Connect (or isolate). There are few “one-size-fits-all” techniques that work for everyone, so tune into your needs and take steps that work for you. While research shows that connecting with supportive people in our lives can boost our moods, sometimes we require quiet space to reset. Having supportive relationships in your life that you know you can count on is different than interacting constantly. Honor your needs: If the Zoom meeting with friends is energizing, bring some conversation starters and enjoy. If you need an evening off from online interactions, phone calls and text messages, take it.
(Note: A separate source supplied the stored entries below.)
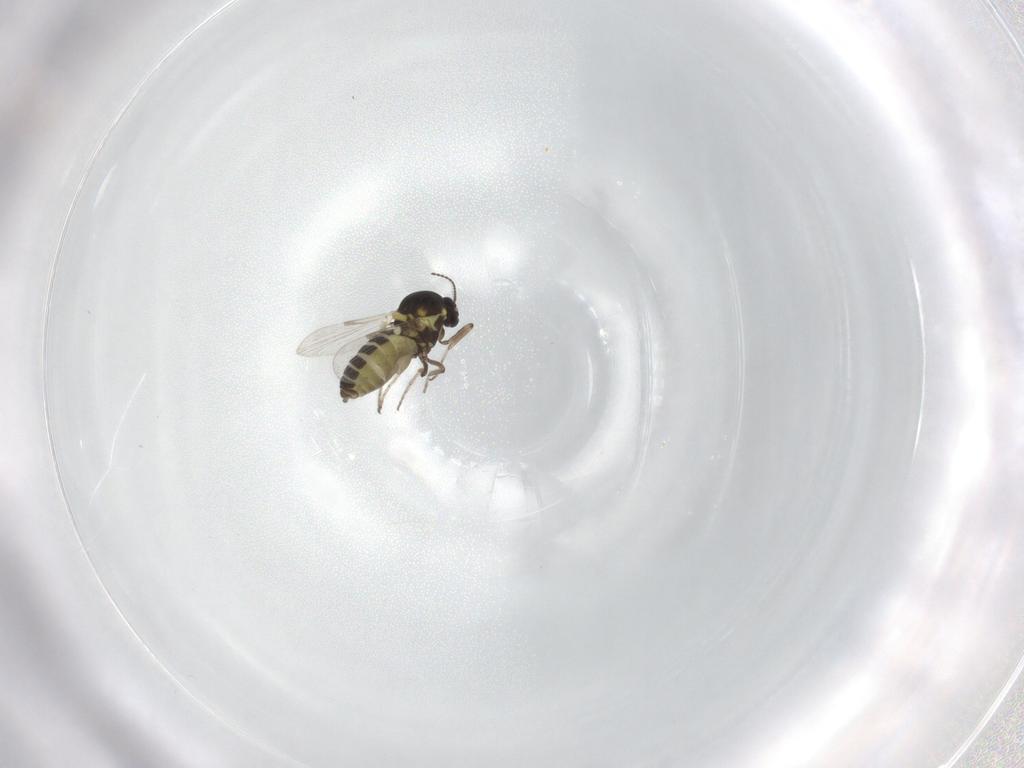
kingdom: Animalia
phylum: Arthropoda
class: Insecta
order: Diptera
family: Ceratopogonidae
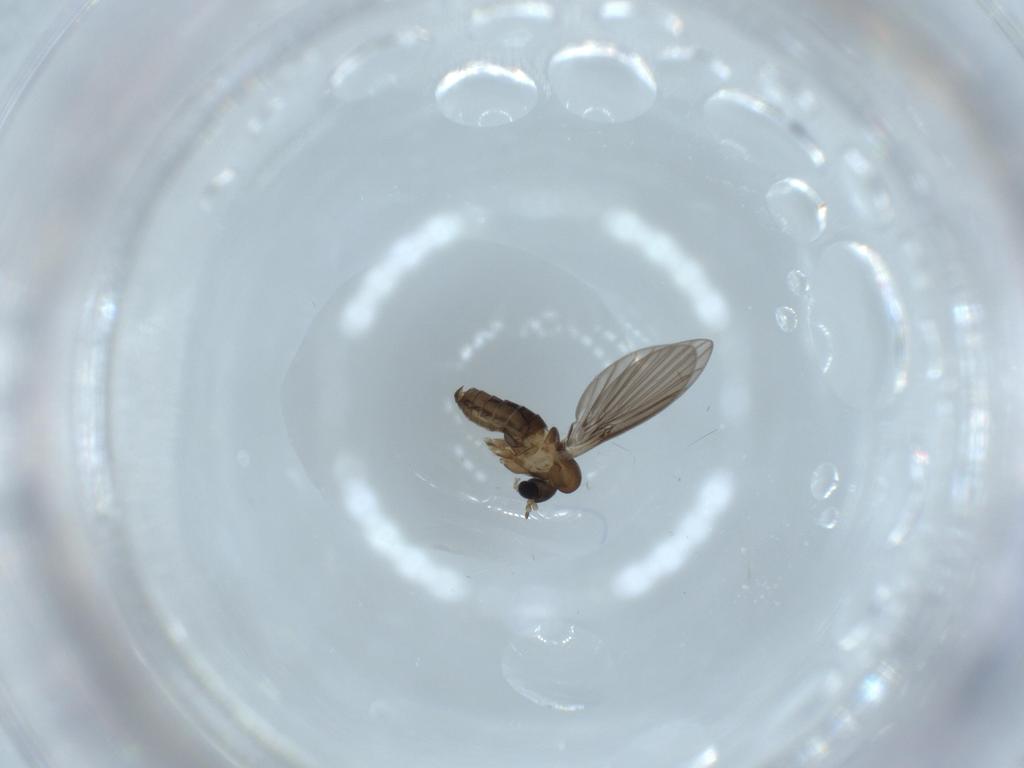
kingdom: Animalia
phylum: Arthropoda
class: Insecta
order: Diptera
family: Psychodidae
Help someone else. Research shows that helping others actually does a lot to boost our own mood. Whether you feel comfortable volunteering in-person or are looking for opportunities that can be completed from your couch, there are many options to choose from. Create some joy: It doesn’t matter if your preference is finding a formal opportunity on a website like VolunteerMatch or offering to shovel your neighbor’s walkway — volunteering gives you purpose and structure. Small niceties like mailing greeting cards or baking for a friend can engage your talents and make someone’s day, while also returning the emotional favor.
Do one thing differently each day. This is one of my favorite solution-focused techniques. Whether stuck in a career rut or struggling with cabin fever, the act of intentionally choosing to do one thing differently each day gets us out of a rut and forces our brains to stop over relying on habits that may be contributing to our negative feelings. Make change a habit: Sit at a different place at the dinner table. Brush with your non-dominant hand. Watch a new program. Try a new recipe. It really doesn’t matter what it is or how long it takes. The conscious act of mixing things up will enable you to see the world from a different perspective, which may lead to creative ideas and interesting discoveries.
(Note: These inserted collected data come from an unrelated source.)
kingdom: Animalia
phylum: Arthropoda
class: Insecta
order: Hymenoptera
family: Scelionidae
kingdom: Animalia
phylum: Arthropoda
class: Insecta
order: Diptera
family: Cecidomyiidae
Get support. There’s a reason that mental health professionals have seen a massive uptick in the request for services. We all need extra support in these unprecedented times. In the same way we’re taking precautions around our physical health by wearing masks, social distancing and staying home, it’s equally important to be proactive about our mental health. Find help: Support comes in many forms – a therapist, career coach, clergy, friend, mentor – and most of us engage with a variety of these supports at different times throughout our lives. The world we live in is complex, and rarely predictable. The events of the past year have proven that. Most services are available via telehealth, phone or even text, and offer a variety of reasonable payment options. If you are looking for a qualified mental health professional in your area, please check these resources: NAMI, SAMHSA, TalkSpace.
One of my personal favorite ways to quickly de-stress is to relax my face. It may sound strange, but when I stop what I’m doing occasionally to tune into my body, I often find that my jaw and fists are clenched and my shoulders are tight, even though there’s no rational reason. Our bodies often recognize our emotions before our brains, so it helps to pay attention.